Dexter is now only 5 months, but he's an office dog. He comes into work with me Monday - Friday & is absolutely fabulous in the office. 
My main real gripe is other people in the office, who own dogs. Particularly one absolutely clueless person who makes my blood boil at times! 

I am working my butt off with training Dexter, but he's picking up bad habits in the office whereby people are verbally praising him for unwanted behaviours, such as jumping up & begging for food.

For example this one particular guy, pets & praises him while he is actively trying to get to his lunch on his desk. 
Another example is that Dexter does struggle with managing his energy levels, so I've been working hard to praise him for calm moments, which are becoming more frequent, however this one particular dude, whenever he gets up to walk off, he goes nuts with 'yaaay good boy Dexter, that's it, you chill out, yeaaah good boy good boy'... of course Dexter gets SUPER excited and wants to see whats going on & follows him about. 

I have to politely remind this one particular person every single day to please not praise Dexter for certain things. 

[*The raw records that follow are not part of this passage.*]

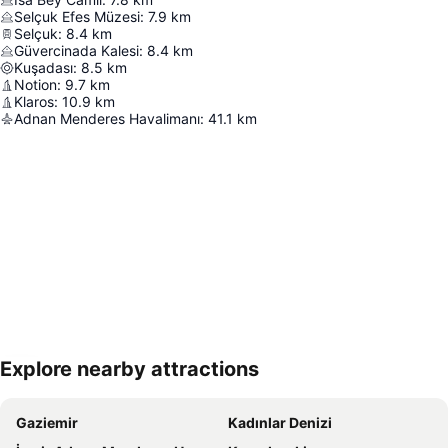
Selçuk Efes Müzesi
:
7.9
km
Selçuk
:
8.4
km
Güvercinada Kalesi
:
8.4
km
Kuşadası
:
8.5
km
Notion
:
9.7
km
Klaros
:
10.9
km
Adnan Menderes Havalimanı
:
41.1
km
Explore nearby attractions
Haritayı genişlet
Gaziemir
Kadınlar Denizi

Is anyone else in a similar situation? Do you find the bad habits picked up in the office catch on at home or does it not make too much difference? I'm really conscious of Dexter being praised so much for behaviours I don't want him picking up


----------



## fairlie (Sep 7, 2013)

You must work with *MY* brother! 

I feel your pain. It is too late for us with Rufus but I look forward to hearing suggestions that I can use with my next puppy. Personally I'd use an electric collar and shock, on my brother that is, if I could get away with it!


----------



## Jackson2017 (Jul 4, 2017)

Ahh how annoying

Jackson has only been to my office once at about 5 months old, I work in a company of about 90 employees but only about 25 on my floor. 

Before he came in I emailed everyone and let them know he was coming, that he was only 5 months old and that he wasn't to be given any human food and please make sure he cant get into peoples bags , drawers etc

He was ace and apart from being very curious & he and everyone were great

I would just speak to those people and make them see that what they are doing is creating bad behaviours in your puppy

Some people are clueless though, I am looking forward to bringing him to work with me more and more but I totally see how it will become frustrating if anyone in the office goes against your wishes

Sorry I can't help further


----------